6 août 2018
Les protocoles décrits ci-après offrent une méthodologie claire et accessible pour mesurer les protéines solubles et le contenu en glucides digestibles (non structurelles) dans les tissus végétaux. La capacité de quantifier ces macronutriments de deux plantes a des implications importantes pour faire progresser les domaines de la physiologie végétale, écologie nutritionnelle, des interactions plantes-herbivores et l’écologie trophique.
Cette méthode permet aux chercheurs dans le domaine des sciences végétales et de l’écologie nutritionnelle de mesurer avec précision les concentrations de protéines solubles et de glucides digestibles dans les tissus végétaux. Le principal avantage de ces techniques est qu’elles offrent une méthode rapide et facile pour quantifier ces deux macronutriments incroyablement importants avec une grande précision. Ces techniques ont de fortes implications pour le domaine de l’écologie car les protéines végétales et les glucides constituent la base des réseaux trophiques terrestres.
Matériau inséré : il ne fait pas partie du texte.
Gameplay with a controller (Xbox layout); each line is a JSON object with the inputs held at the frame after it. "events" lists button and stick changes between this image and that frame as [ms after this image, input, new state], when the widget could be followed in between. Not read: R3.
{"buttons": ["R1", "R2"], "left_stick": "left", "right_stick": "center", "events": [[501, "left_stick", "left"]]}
En général, les personnes qui ne connaissent pas cette technique peuvent avoir des difficultés car il y a plusieurs étapes et certaines techniques qui ne sont pas couramment exécutées dans un laboratoire d’utilisation générale. Pour commencer, pesez des échantillons répétés de chaque tissu dans des tubes de microcentrifugation de 1,5 millilitre étiquetés. Ensuite, enregistrez la masse précise de chaque échantillon.
À l’aide d’une micropipette, ajoutez 500 microlitres d’hydroxyde de sodium à 0,1 molaire dans chaque tube. Fermez bien les couvercles et chauffez les tubes pendant 30 minutes. Ensuite, placez les tubes dans un bain d’eau chaude préchauffé pendant 15 minutes.
Après cela, centrifugez les tubes à 15 000 G pendant 10 minutes. Pipetez le surnageant dans de nouveaux tubes de microcentrifugation étiquetés, à l’aide d’une nouvelle pointe de pipette pour chaque échantillon. Ajoutez 300 microlitres d’hydroxyde de sodium 0,1 molaire à la pastille et répétez la centrifugation pendant 10 minutes.
Après cela, retirez le surnageant et transférez-le dans les tubes contenant le surnageant de la première centrifugation. Pour neutraliser le pH du surnageant, ajoutez 11 microlitres d’acide chlorhydrique 5,8 molaires. Utilisez du papier tournesol pour confirmer que le pH est d’environ sept.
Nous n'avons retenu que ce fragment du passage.